For Germany, the export nation and still a leading technology and industrial location, India offers numerous opportunities along the entire value chain of German economic output: from the sale of goods and services to procurement, production and joint innovations.

India is one of the fastest growing economies in the world and is already an important sales, sourcing and production location for German companies. India’s relations with the European Union have been continuously expanded in recent years, and the EU is now one of the most important trading partners and investors for India. According to estimates, around 6,000 European companies are currently operating in India, with the most important flows of goods comprising machinery and equipment, transport equipment and chemical products. Within the EU, Germany is India’s most important trading partner, with a bilateral trade volume of EUR 25 to 28 billion in 2024/25. German companies are present in all key Indian sectors and are increasingly intensifying their activities against the backdrop of ongoing free trade negotiations between India and the EU.
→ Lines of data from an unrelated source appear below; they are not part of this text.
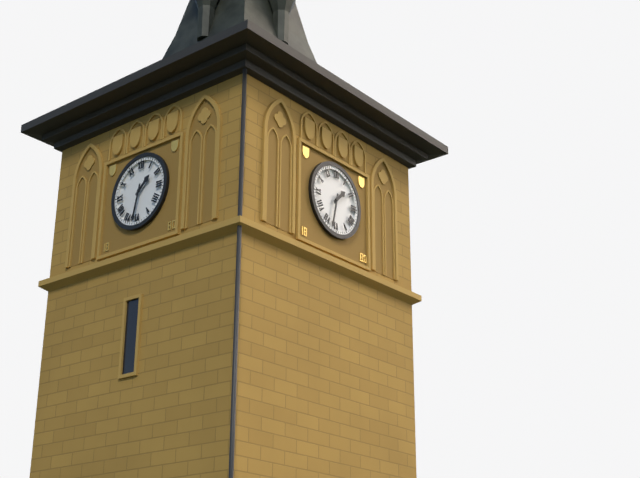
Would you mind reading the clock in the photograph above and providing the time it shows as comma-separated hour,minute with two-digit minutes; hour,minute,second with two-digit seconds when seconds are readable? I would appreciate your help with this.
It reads 1,32
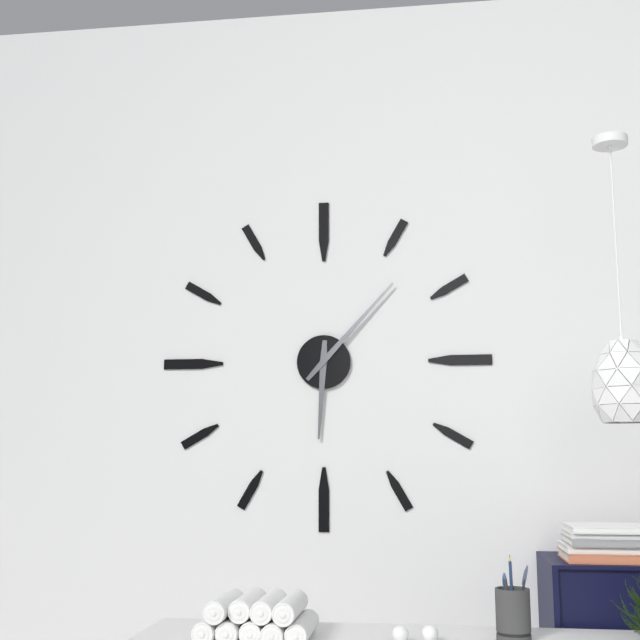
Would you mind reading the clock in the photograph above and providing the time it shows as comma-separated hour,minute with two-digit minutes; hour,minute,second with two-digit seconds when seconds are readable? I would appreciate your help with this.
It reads 6,07
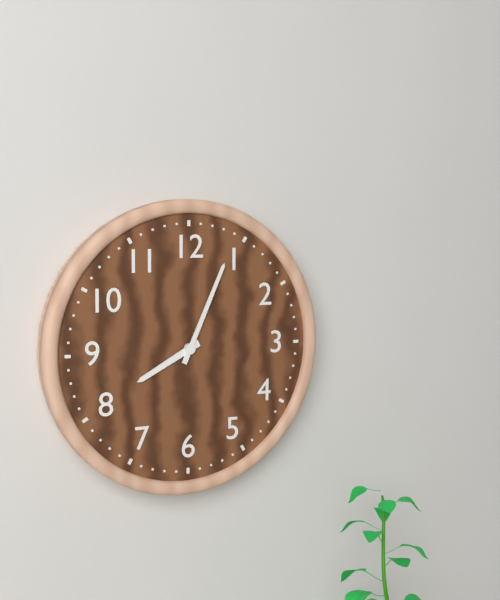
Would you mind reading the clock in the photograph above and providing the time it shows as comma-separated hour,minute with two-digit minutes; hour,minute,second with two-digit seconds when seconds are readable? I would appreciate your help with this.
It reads 8,04
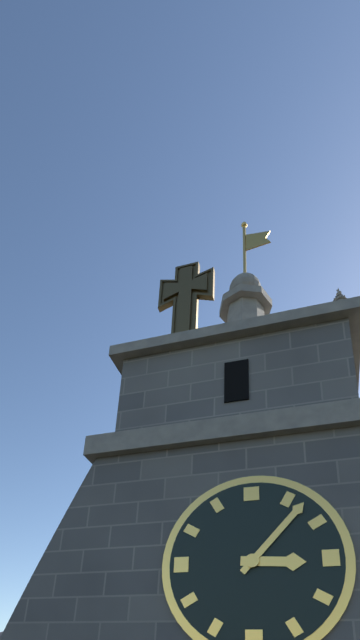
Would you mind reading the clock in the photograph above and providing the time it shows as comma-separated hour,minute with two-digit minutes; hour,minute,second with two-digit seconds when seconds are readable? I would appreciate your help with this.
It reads 3,07
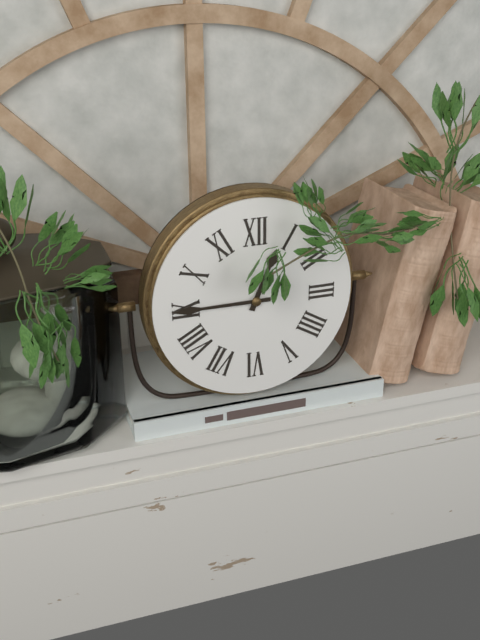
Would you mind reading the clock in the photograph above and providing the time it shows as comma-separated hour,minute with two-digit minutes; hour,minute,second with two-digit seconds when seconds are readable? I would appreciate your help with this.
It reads 12,45
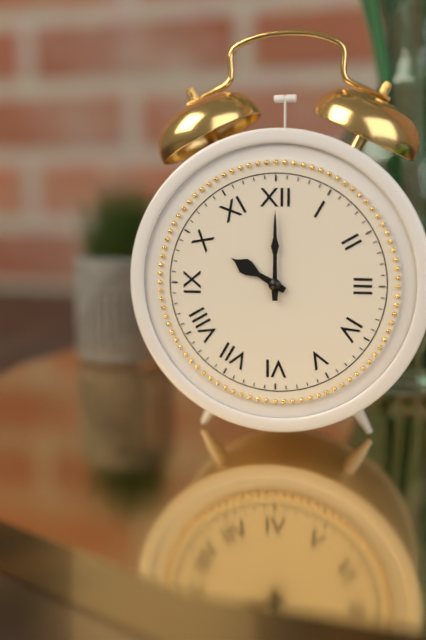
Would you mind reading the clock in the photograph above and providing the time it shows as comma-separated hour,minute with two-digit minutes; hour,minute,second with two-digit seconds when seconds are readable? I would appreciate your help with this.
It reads 10,00
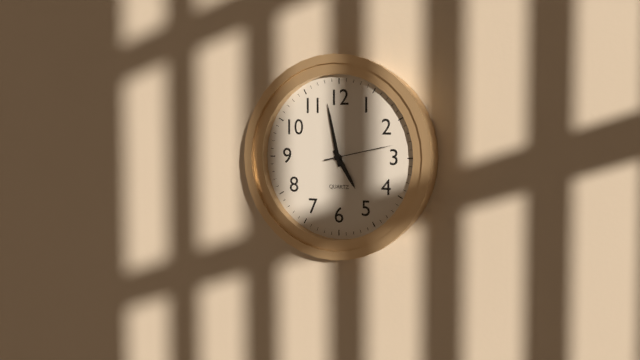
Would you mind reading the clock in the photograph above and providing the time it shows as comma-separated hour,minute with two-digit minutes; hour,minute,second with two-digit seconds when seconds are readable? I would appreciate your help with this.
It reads 4,58,13
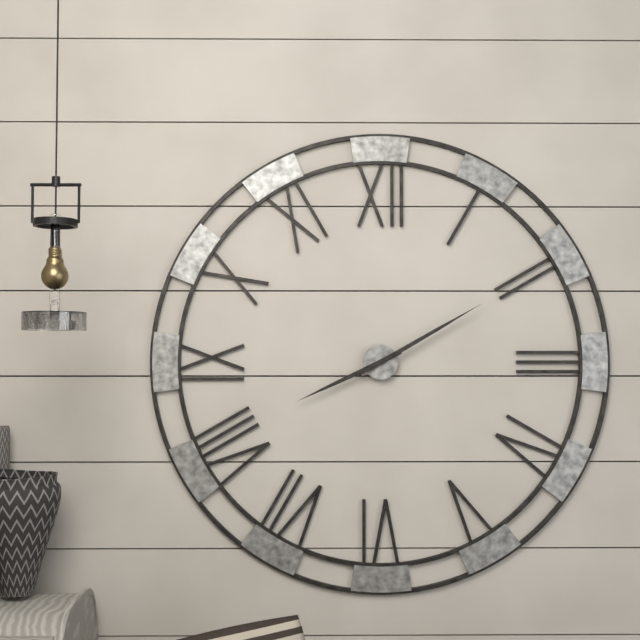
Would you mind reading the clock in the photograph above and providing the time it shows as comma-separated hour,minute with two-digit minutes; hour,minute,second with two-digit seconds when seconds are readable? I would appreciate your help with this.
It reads 8,10
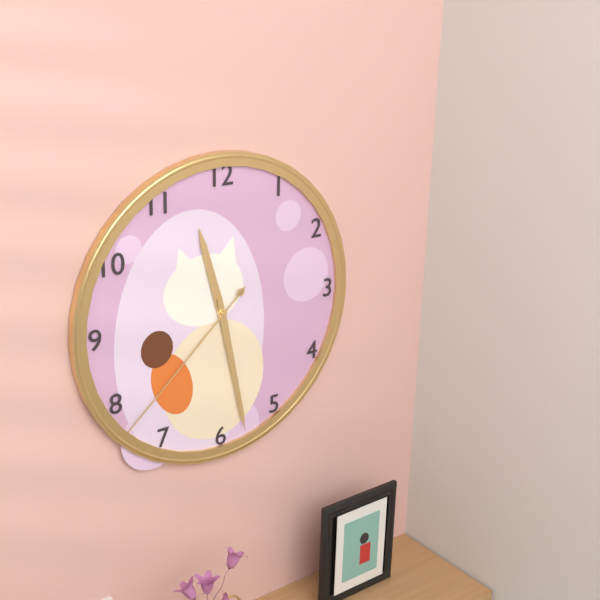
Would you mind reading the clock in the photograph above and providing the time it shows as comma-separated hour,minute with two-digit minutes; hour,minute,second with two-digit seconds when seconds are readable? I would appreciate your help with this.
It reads 11,28,38
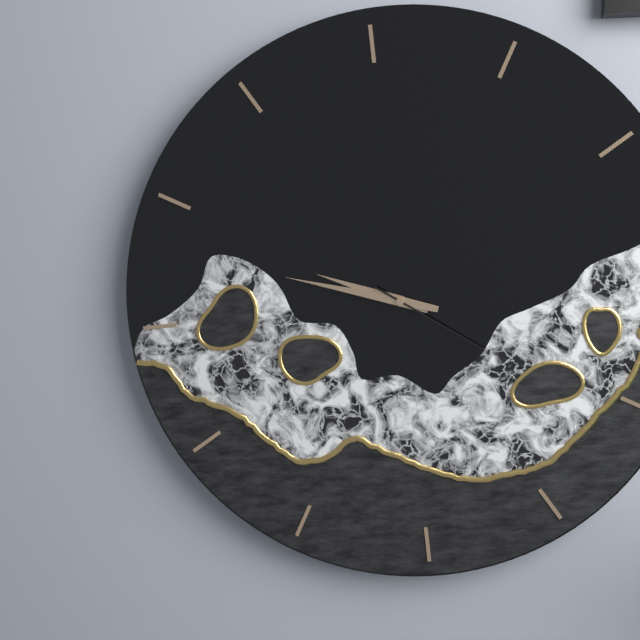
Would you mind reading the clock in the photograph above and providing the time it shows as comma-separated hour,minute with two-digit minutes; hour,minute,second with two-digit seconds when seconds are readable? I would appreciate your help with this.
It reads 9,48,21
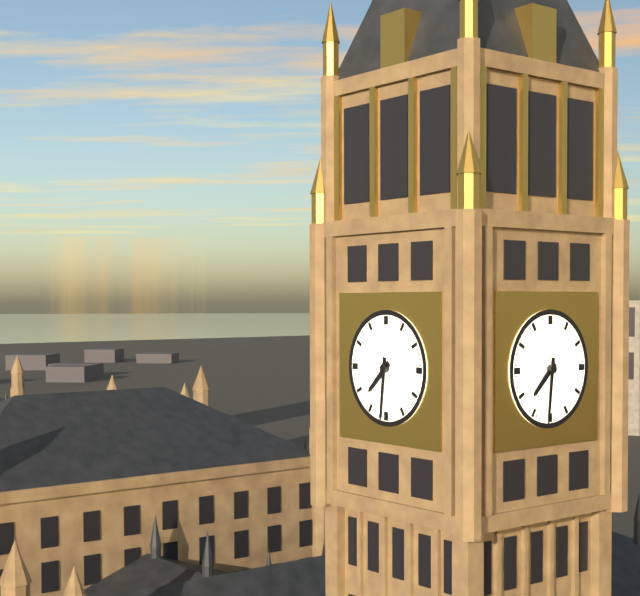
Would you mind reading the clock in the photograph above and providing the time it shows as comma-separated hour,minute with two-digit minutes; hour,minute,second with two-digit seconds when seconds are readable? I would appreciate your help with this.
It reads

Negotiations for such a Free Trade Agreement (FTA) between India and the EU were resumed in June 2022 after a break of several years and have since been advanced in several rounds. In November 2025, both sides reported “substantial progress” and at the beginning of 2026, a ministerial meeting took place in Brussels to clarify open points and accelerate the conclusion of the FTA. The talks between the Indian Minister of Trade and Industry, Piyush Goyal, and the Executive Vice‑President and EU Trade Commissioner, Maroš Šefčovič, served the purpose of political management, were intended to address differences in chapters such as automobiles, steel and CBAM, and to rapidly advance the negotiations, which are described by all parties involved as being in the “decisive phase.” Although the outcome of these talks was still pending at the time of going to press, it is generally expected that the negotiations between India and the EU for the conclusion of an FTA will soon come to a positive end. According to media reports, an India-EU summit with an FTA agenda is already scheduled to take place on January 27, 2026.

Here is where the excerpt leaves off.